These labels were automatically added by AI and may be inaccurate. For details, see About Literature Database.
Abstract
A backdoor deep learning (DL) model behaves normally upon clean inputs but
misbehaves upon trigger inputs as the backdoor attacker desires, posing severe
consequences to DL model deployments. State-of-the-art defenses are either
limited to specific backdoor attacks (source-agnostic attacks) or
non-user-friendly in that machine learning (ML) expertise or expensive
computing resources are required. This work observes that all existing backdoor
attacks have an inevitable intrinsic weakness, non-transferability, that is, a
trigger input hijacks a backdoored model but cannot be effective to another
model that has not been implanted with the same backdoor. With this key
observation, we propose non-transferability enabled backdoor detection (NTD) to
identify trigger inputs for a model-under-test (MUT) during
run-time.Specifically, NTD allows a potentially backdoored MUT to predict a
class for an input. In the meantime, NTD leverages a feature extractor (FE) to
extract feature vectors for the input and a group of samples randomly picked
from its predicted class, and then compares similarity between the input and
the samples in the FE's latent space. If the similarity is low, the input is an
adversarial trigger input; otherwise, benign.

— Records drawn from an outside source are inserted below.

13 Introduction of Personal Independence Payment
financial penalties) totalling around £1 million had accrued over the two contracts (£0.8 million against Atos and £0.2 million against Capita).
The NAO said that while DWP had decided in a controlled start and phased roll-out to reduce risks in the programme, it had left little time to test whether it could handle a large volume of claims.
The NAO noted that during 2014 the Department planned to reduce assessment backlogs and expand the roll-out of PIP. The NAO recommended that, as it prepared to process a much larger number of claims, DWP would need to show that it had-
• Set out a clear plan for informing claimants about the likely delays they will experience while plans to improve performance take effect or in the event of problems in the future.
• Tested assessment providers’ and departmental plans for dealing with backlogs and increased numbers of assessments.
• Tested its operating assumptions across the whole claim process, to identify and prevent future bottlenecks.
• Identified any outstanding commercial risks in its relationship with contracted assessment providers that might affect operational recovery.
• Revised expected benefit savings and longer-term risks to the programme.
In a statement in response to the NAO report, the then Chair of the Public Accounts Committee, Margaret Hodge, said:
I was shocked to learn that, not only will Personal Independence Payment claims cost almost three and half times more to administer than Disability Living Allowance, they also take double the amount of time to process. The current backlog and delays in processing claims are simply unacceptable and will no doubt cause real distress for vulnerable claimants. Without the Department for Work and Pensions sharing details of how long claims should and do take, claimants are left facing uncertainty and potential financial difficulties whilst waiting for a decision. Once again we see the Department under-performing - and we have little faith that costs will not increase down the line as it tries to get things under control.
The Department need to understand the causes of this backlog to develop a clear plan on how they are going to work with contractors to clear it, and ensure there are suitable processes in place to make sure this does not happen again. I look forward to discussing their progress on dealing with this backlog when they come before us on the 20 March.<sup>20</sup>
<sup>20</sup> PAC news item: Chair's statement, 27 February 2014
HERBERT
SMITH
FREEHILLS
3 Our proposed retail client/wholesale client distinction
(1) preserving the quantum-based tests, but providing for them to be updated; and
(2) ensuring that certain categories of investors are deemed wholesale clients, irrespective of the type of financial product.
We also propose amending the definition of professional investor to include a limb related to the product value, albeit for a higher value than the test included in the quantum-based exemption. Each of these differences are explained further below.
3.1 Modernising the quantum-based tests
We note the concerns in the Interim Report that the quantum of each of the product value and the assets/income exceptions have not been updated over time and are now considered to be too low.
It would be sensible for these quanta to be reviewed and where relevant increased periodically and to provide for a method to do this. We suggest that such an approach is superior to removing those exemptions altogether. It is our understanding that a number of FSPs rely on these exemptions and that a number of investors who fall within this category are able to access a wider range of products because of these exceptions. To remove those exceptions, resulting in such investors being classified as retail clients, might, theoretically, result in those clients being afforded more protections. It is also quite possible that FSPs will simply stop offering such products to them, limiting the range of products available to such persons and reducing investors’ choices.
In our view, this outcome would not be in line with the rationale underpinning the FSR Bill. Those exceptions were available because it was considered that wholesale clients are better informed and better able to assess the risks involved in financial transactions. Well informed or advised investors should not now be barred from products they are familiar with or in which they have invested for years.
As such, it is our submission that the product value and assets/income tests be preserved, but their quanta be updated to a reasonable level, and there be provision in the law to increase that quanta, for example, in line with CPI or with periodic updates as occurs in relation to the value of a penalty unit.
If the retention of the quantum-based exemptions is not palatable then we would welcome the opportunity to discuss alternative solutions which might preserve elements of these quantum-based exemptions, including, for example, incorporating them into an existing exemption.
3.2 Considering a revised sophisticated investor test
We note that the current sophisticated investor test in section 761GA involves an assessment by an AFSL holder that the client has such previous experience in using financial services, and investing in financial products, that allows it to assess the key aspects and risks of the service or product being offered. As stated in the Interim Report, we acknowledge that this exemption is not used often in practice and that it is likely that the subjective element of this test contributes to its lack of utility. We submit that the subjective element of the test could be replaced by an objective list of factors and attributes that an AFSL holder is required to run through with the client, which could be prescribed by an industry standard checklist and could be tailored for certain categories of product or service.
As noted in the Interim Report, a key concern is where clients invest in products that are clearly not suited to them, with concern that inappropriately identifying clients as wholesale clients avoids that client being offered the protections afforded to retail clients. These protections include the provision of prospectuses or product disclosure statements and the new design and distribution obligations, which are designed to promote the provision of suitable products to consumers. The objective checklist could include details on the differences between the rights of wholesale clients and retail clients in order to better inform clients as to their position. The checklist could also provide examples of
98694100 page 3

The FE is a free pre-trained
model privately reserved from open platforms. As the FE and MUT are from
different sources, the attacker is very unlikely to insert the same backdoor
into both of them. Because of non-transferability, a trigger effect that does
work on the MUT cannot be transferred to the FE, making NTD effective against
different types of backdoor attacks. We evaluate NTD on three popular
customized tasks such as face recognition, traffic sign recognition and general
animal classification, results of which affirm that NDT has high effectiveness
(low false acceptance rate) and usability (low false rejection rate) with low
detection latency.